Сашин уважительно глянул на барельеф человека с бакенбардами на серой доске, укрепленной слева от колонн. Начитанный Игорь Игоревич вспомнил этого декабриста. Была экранизирована его жизнь.
— Вы к кому, гражданин? — спросил Сашина корректный милиционер.
— В отдел «Промышленности и транспорта». К товарищу Рожнову.
Милиционер посмотрел список на столе, проверил паспорт.
— Сюда. На антресоли. Комната тридцать восемь.
Сашина закрутило на винтовой лестнице и, наконец, словно из открытого люка, показалась его голова, оглядевшая паркет.
По старой рабочей привычке ему захотелось подтянуться на руках и молодцевато выскочить из люка, ко Сашин «пешком» сделал последний оборот и, как штопор, ввернулся в низкий сводчатый коридор.
По нему прогуливался какой-то представительный мужчина. Сейчас он удалялся от Сашина.

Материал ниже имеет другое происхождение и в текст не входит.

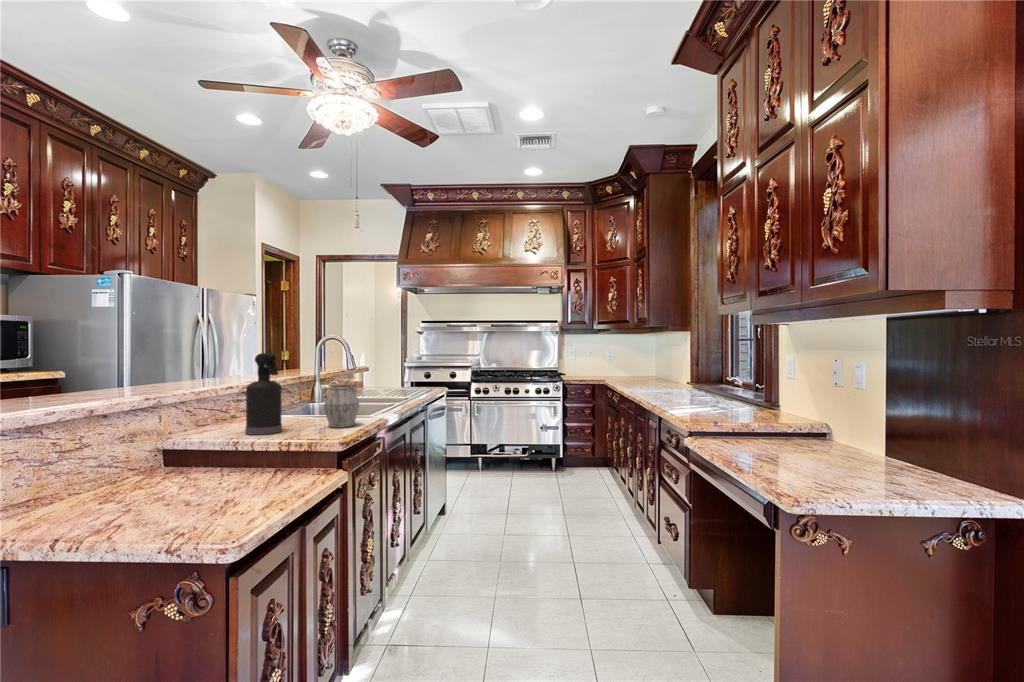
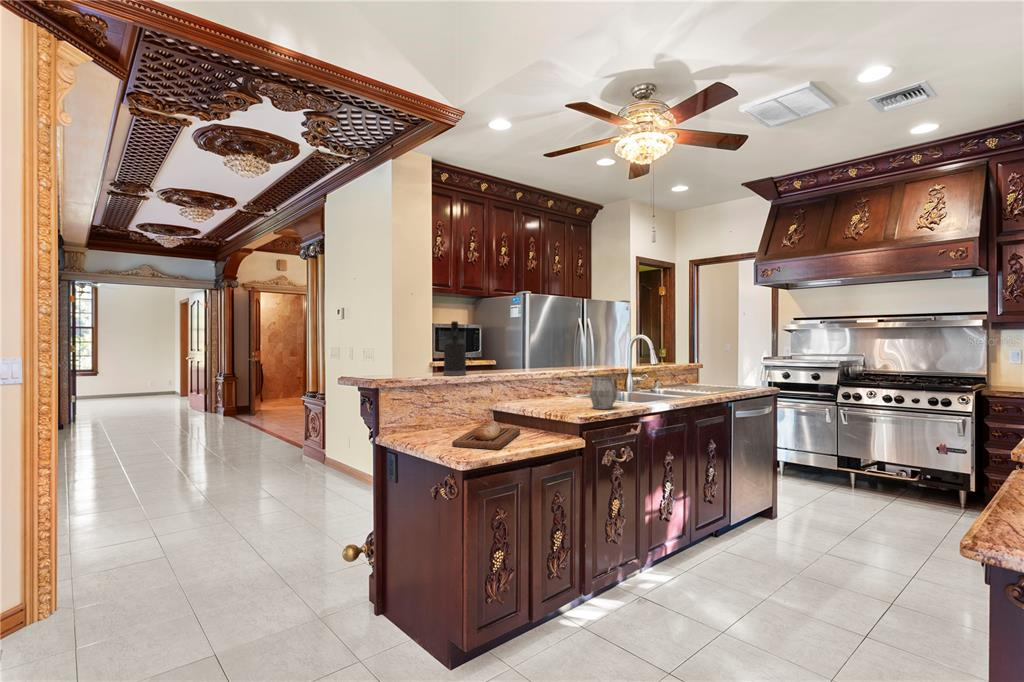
spray bottle: present [245,353,282,435] -> present [444,321,466,376]
bread loaf: none [165,466,261,522] -> present [452,421,520,449]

Его солидная стать, отлично скроенное пальто, какая-то особенная шляпа с крохотным фатовством, чуть-чуть сдвинутая набок, припущенная в меру серебряная шевелюра говорили о вкусе и породе. Мужчина оставлял позади себя ароматный дымок папиросы.
«Какой-нибудь артист, народный СССР, кумир», — подумал Сашин с чувством где-то скрытой зависти. Впрочем, это не то слово. Зависти не было — ему, Сашину, органически несвойственна была картинная элегантность. Демократ Сашин был хорош, красив по-своему, по-другому… Как бы это сказать… Он мог раскрыться перед умным человеком, который съел с ним пуд соли.